▶ **Directive**:
In the entries, between the lines holding "Adult Class" and "Consortium Meeting", inclusive, swap "Fundraising" for "Donations" and write those lines out again with nothing else altered. Leave the pictures out.

Items from a dataset:

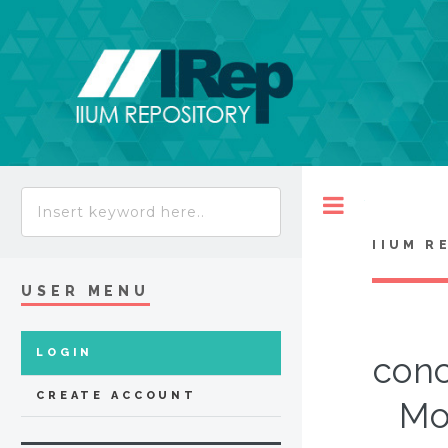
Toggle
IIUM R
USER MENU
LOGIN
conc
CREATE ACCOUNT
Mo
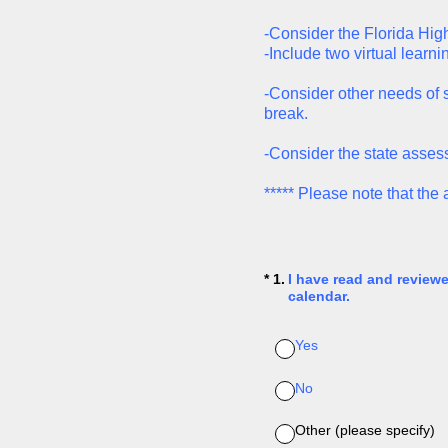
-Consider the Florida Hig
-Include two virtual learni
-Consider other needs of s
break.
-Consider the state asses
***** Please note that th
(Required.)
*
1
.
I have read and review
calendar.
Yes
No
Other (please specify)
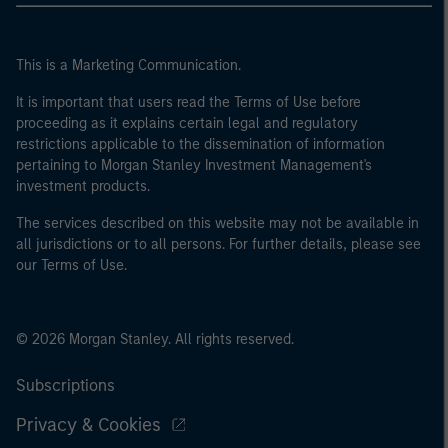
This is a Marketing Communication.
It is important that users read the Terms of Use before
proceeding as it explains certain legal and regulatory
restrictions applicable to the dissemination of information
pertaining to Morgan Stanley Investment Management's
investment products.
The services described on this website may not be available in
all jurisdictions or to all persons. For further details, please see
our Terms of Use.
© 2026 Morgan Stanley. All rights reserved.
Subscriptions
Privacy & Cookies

---

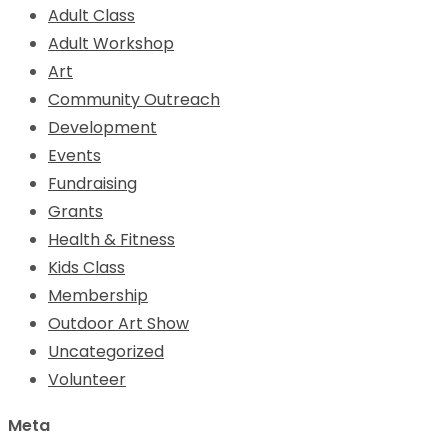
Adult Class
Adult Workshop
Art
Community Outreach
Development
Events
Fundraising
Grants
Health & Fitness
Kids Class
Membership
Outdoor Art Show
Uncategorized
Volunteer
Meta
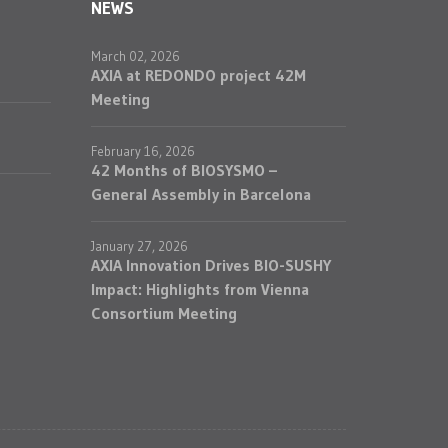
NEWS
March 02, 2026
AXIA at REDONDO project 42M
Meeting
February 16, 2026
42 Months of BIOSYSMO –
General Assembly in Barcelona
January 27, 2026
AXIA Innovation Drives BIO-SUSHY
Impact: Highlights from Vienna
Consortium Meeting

▶ **Your response**:
Adult Class
Adult Workshop
Art
Community Outreach
Development
Events
Donations
Grants
Health & Fitness
Kids Class
Membership
Outdoor Art Show
Uncategorized
Volunteer
Meta
NEWS
March 02, 2026
AXIA at REDONDO project 42M
Meeting
February 16, 2026
42 Months of BIOSYSMO –
General Assembly in Barcelona
January 27, 2026
AXIA Innovation Drives BIO-SUSHY
Impact: Highlights from Vienna
Consortium Meeting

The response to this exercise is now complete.